DESCRIZIONE DEL COMPITO ::
Trascrivi parola per parola tutto il testo sull'inflazione di marzo, da "Negli ultimi dodici" giù fino a "è del +2,5%.".

SEZIONE DI TESTO ::
'''

L’inflazione a marzo resta ferma al
2,5%, stesso livello di febbraio: lo conferma l’Istat
aggiungendo che la crescita dei prezzi al consumo è stata nel
mese dello 0,1%.

Negli ultimi dodici mesi, conferma
inoltre l’Istat, la variazione dell’indice per l’intera
collettività (Nic) è pari a +2,7%. L’indice calcolato senza
tabacchi presenta una variazione di +0,2% mensile; +2,5% annua e
+2,7% nei dodici mesi. Per quanto riguarda invece l’indice
armonizzato europeo si registra una variazione mensile di +0,9%
dovuta soprattutto agli aumenti registrati per abbigliamento e
calzature dopo i saldi e gli sconti dei primi due mesi dell’anno
mentre, sempre per l’armonizzato, l’aumento annuo è del +2,5%.
Per quanto riguarda l’indice nazionale, invece, gli aumenti
congiunturali più alti sono stati registrati dall’Istat nei
settori: alberghi, ristoranti e pubblici esercizi (+0,4%).
Questo momento è dovuto sia ai rincari degli alberghi sia ad un
incremento dei prezzi nei bar. Seguono con un aumento dello 0,3%
su febbraio i settori: abbigliamento e calzature (anche in
questo caso per il rientro dei prezzi dagli sconti dei mesi
precedenti); trasporti (per i rincari registrati soprattutto
dalla benzina) e ricreazione, spettacoli e cultura, per gli
aumenti registrati soprattutto agli abbonamenti per gli impianti
di risalita in montagna. Variazioni pari a zero si registrano
alla voce ‘altri beni e servizi’ e ‘istruzione’, mentre continua
a scendere il prezzo alla voce comunicazioni (-0,1%), grazie
soprattutto ai prezzi della telefonia. Variazione negativa
(-0,2%) anche per la voce: abitazione, acqua, elettricità e
combustibili che ha risentito soprattutto del calo del prezzo
del gas.

'''

Voci di dati salvate ::
'''

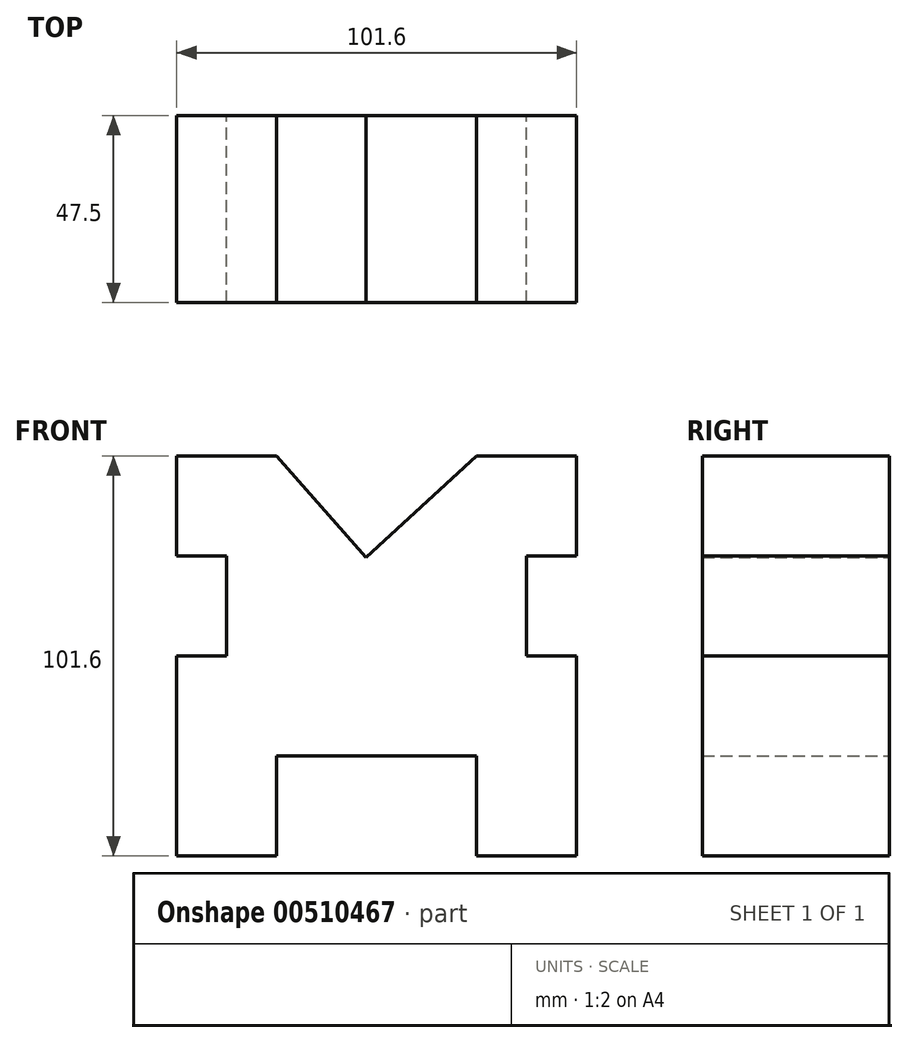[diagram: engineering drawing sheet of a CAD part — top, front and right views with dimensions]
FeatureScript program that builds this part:
annotation { "Feature Type Name" : "Feature", "Feature Type Description" : "" }
export const myFeature = defineFeature(function(context is Context, id is Id, definition is map)
    precondition{}
    {
        {
            var Q0;
            Q0=qCreatedBy(makeId("Front.planeOp"),FACE);
            var sketch = newSketch(context, id + "F0", { "sketchPlane" : qUnion([Q0])});
            skLineSegment(sketch, "E0", {"start": v(-13.75, 11.8) * mm, "end": v(-26.45, 11.8) * mm});
            skLineSegment(sketch, "E1", {"start": v(-26.45, 11.8) * mm, "end": v(-26.45, -13.6) * mm});
            skLineSegment(sketch, "E2", {"start": v(-26.45, -13.6) * mm, "end": v(-13.75, -13.6) * mm});
            skLineSegment(sketch, "E3", {"start": v(-13.75, -13.6) * mm, "end": v(-13.75, -64.4) * mm});
            skLineSegment(sketch, "E4", {"start": v(-13.75, -64.4) * mm, "end": v(-39.15, -64.4) * mm});
            skLineSegment(sketch, "E5", {"start": v(-39.15, -64.4) * mm, "end": v(-39.15, -39) * mm});
            skLineSegment(sketch, "E6", {"start": v(-39.15, -39) * mm, "end": v(-89.95, -39) * mm});
            skLineSegment(sketch, "E7", {"start": v(-89.95, -39) * mm, "end": v(-89.95, -64.4) * mm});
            skLineSegment(sketch, "E8", {"start": v(-89.95, -64.4) * mm, "end": v(-115.35, -64.4) * mm});
            skLineSegment(sketch, "E9", {"start": v(-115.35, -64.4) * mm, "end": v(-115.35, -13.6) * mm});
            skLineSegment(sketch, "E10", {"start": v(-115.35, -13.6) * mm, "end": v(-102.65, -13.6) * mm});
            skPoint(sketch, "E10.endSnap0", {"position": v(-20.1, -13.6) * mm});
            skLineSegment(sketch, "E11", {"start": v(-102.65, -13.6) * mm, "end": v(-102.65, 11.8) * mm});
            skLineSegment(sketch, "E12", {"start": v(-102.65, 11.8) * mm, "end": v(-115.35, 11.8) * mm});
            skLineSegment(sketch, "E13", {"start": v(-115.35, 11.8) * mm, "end": v(-115.35, 37.2) * mm});
            skLineSegment(sketch, "E14", {"start": v(-13.75, 11.8) * mm, "end": v(-13.75, 37.2) * mm});
            skLineSegment(sketch, "E15", {"start": v(-115.35, 37.2) * mm, "end": v(-89.95, 37.2) * mm});
            skLineSegment(sketch, "E16", {"start": v(-13.75, 37.2) * mm, "end": v(-39.15, 37.2) * mm});
            skLineSegment(sketch, "E17", {"start": v(-39.15, 37.2) * mm, "end": v(-67.21, 11.44) * mm});
            skLineSegment(sketch, "E18", {"start": v(-67.21, 11.44) * mm, "end": v(-89.95, 37.2) * mm});
            skSolve(sketch);
        }
        {
            var Q0;
            Q0=makeQuery(id+"F0.imprint","IMPRINT",FACE,{"disambiguationData":[TD([[makeQuery(id+"F0.imprint","IMPRINT",EDGE,{"derivedFrom":sQuery(id+"F0.wireOp",EDGE,"E0")}),-1.0]])]});
            extrude(context, id + "F1", {"entities" : qUnion([Q0]), "depth" : 47.5 * mm, "offsetDistance" : 25.4 * mm});
        }
    });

'''

RISPOSTA FINALE ::
Negli ultimi dodici mesi, conferma
inoltre l’Istat, la variazione dell’indice per l’intera
collettività (Nic) è pari a +2,7%. L’indice calcolato senza
tabacchi presenta una variazione di +0,2% mensile; +2,5% annua e
+2,7% nei dodici mesi. Per quanto riguarda invece l’indice
armonizzato europeo si registra una variazione mensile di +0,9%
dovuta soprattutto agli aumenti registrati per abbigliamento e
calzature dopo i saldi e gli sconti dei primi due mesi dell’anno
mentre, sempre per l’armonizzato, l’aumento annuo è del +2,5%.